5. “matematica e sadismo” 
Considero questo punto ricollegabile con il precedente, e mi domando: perché nella scuola non si può imparare a vivere? Cioè ad affrontare problemi che effettivamente possono presentarsi nella vita di un individuo?
“Non esiste uno strumento che misuri le superfici”: nulla di più vero.

“... un problema così può nascere solo dalla mente di un malato”.
Il mio pensiero si racchiude in questa frase. Nella vita che io dovrò affrontare da adulto (quella ipotetica vita per la quale la scuola dovrebbe formarmi) non mi capiteranno mai delle questioni come quelle di geometria che mi vengono poste; con ciò tuttavia non direi mai che non servono per imparare la geometria, semplicemente sembra più ovvio cercare di imparare la geometria attualizzandola con dei problemi concreti di vita vera.
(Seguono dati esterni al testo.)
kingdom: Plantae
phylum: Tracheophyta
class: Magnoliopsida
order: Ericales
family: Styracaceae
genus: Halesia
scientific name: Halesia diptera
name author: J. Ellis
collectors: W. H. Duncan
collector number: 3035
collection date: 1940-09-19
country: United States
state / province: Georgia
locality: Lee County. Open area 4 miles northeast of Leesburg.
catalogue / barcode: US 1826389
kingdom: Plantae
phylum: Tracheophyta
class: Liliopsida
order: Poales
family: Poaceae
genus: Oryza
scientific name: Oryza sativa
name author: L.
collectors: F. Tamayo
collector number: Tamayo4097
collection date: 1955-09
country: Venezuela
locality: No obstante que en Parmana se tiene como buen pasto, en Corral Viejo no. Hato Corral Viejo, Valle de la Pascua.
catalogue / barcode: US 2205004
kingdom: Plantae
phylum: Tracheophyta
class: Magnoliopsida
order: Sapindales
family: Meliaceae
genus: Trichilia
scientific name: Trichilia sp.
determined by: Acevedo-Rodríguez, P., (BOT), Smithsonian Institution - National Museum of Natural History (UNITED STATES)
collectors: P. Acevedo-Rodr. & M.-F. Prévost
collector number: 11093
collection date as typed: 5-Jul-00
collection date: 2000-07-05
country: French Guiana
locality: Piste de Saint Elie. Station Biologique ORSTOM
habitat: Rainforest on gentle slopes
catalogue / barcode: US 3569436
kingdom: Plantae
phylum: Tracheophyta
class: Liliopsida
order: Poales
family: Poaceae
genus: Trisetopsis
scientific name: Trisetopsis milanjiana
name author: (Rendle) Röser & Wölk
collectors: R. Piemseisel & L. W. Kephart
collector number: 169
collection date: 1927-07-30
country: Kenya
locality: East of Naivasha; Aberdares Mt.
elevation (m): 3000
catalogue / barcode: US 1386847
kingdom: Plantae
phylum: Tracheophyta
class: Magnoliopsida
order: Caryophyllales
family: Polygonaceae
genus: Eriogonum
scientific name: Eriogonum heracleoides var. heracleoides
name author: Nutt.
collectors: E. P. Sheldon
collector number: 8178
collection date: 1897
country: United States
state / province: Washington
6. Non vi è cosa più ingiusta che fare parti uguali fra disuguali.”
Questa frase è una eccezionale precisazione del concetto di valorizzazione del singolo: è nel gruppo che si valorizzano i singoli. La scuola però, per essere coerente con le finalità attribuitele dalla Costituzione, deve impegnarsi a sostenere innanzi tutto i soggetti più deboli, segnati da uno svantaggio sociale, economico, culturale o personale.

Questa frase allora riassume l’idea di scuola di Lorenzo Milani e l’esperienza dei ragazzi di Barbiana: una scuola giusta pone più attenzione a chi ne ha più bisogno, per far raggiungere a tutti e a ciascuno le competenze che rendono i cittadini liberi e consapevoli.

Un messaggio ancora oggi molto forte per continuare a credere nella scuola come strumento di eguaglianza sociale, emancipazione culturale e di formazione degli individui. Una scuola in cui vale la pena sperare!